Abstract

In August 2008, the Commission on Social Determinants of Health (CSDH) of the World Health Organization published its report, Closing the Gap in a Generation: Health Equity Through Action on the Social Determinants of Health. The report integrates extensive data from a wide variety of sources on the significant role of the social determinants of health in shaping health outcomes and generating inequalities in health status within and among countries. This analysis is juxtaposed with a compelling justice ethic. The report addresses many of the same issues and expresses many of the same concerns as the health and human rights community and more broadly human right scholarship and advocacy on other economic and social rights. Nevertheless, the CSDH did not acknowledge this common ground.
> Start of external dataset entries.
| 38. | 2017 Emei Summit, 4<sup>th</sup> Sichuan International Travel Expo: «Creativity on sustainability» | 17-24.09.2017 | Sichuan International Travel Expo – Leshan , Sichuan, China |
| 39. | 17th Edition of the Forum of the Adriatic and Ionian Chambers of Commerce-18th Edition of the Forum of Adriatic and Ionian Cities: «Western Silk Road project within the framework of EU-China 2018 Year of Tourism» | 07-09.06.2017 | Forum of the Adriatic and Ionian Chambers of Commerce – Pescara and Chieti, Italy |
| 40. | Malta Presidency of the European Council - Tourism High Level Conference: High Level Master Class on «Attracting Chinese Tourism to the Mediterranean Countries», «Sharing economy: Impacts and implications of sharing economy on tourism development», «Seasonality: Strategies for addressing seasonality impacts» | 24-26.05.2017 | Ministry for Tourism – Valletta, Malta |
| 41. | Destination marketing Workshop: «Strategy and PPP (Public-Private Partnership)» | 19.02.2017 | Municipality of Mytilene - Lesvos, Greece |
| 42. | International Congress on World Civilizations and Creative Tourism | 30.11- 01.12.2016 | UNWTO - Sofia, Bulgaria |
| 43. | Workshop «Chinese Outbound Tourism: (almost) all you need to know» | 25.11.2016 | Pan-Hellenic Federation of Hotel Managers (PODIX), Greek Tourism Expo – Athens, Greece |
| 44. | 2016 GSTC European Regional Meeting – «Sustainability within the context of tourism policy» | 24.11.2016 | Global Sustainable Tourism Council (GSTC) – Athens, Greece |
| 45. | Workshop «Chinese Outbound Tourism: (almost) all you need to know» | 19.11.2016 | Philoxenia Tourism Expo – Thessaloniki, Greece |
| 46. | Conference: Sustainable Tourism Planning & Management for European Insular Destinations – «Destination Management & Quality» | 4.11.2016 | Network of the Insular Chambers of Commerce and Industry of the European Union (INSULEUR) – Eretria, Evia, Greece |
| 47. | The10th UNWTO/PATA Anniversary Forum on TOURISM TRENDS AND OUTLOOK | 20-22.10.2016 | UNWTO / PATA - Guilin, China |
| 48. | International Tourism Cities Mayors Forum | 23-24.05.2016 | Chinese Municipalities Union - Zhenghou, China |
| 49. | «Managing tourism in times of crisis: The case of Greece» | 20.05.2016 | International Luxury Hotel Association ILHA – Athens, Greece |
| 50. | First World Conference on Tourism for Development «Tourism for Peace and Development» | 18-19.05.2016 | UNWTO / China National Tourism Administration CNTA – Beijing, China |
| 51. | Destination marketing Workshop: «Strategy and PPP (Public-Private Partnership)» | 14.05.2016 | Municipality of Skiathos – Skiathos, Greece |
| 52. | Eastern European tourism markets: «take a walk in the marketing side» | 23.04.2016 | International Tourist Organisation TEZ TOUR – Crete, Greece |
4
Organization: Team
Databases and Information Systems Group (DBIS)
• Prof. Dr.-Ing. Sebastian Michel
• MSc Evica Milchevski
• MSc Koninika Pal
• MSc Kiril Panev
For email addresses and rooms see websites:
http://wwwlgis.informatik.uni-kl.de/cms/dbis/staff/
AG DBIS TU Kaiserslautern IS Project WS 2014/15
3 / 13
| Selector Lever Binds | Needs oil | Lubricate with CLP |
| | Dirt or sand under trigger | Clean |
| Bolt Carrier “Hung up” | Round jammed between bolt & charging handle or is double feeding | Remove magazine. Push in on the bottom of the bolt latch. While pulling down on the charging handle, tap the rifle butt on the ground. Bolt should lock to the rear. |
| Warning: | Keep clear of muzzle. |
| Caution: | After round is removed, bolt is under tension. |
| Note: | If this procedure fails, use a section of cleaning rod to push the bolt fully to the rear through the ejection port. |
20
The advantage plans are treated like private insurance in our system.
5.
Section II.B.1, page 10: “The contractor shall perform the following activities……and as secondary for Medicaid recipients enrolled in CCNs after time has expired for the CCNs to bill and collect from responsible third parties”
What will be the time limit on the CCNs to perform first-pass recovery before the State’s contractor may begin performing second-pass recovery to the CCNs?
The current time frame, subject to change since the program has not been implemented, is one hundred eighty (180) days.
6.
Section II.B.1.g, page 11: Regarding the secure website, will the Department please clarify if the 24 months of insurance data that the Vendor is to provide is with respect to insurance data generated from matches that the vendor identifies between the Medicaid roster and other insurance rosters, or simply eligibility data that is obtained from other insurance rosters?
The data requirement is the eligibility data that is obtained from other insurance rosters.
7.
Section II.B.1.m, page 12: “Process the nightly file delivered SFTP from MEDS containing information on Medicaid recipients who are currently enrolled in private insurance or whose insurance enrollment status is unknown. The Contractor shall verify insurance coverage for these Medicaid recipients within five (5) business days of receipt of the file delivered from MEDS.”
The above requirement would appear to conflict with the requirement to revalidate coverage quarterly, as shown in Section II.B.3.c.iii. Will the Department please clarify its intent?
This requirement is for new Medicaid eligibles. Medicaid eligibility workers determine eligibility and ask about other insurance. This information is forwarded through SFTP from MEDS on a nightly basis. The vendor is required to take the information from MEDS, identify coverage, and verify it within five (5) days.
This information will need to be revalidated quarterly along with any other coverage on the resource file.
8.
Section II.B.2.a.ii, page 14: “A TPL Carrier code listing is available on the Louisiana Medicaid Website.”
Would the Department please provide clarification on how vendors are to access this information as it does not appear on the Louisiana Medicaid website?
Nor did the report explicitly place access to the key social determinants of health in a human right framework. This article addresses the implications of the CSDH's unwillingness to acknowledge its shared ground with and to adopt at least some elements of the human rights paradigm for its report. It discusses areas of overlap and difference between a human rights paradigm and the social determinants and equity framework adopted by the CSDH. It argues that the failure to incorporate an explicit human rights approach weakened the line of reasoning in some sections of Closing the Gap in a Generation, rseduced prospects for adoption of its recommendation and diminished the likelihood of fulfilling its mandate to foster a global movement to promote health equity.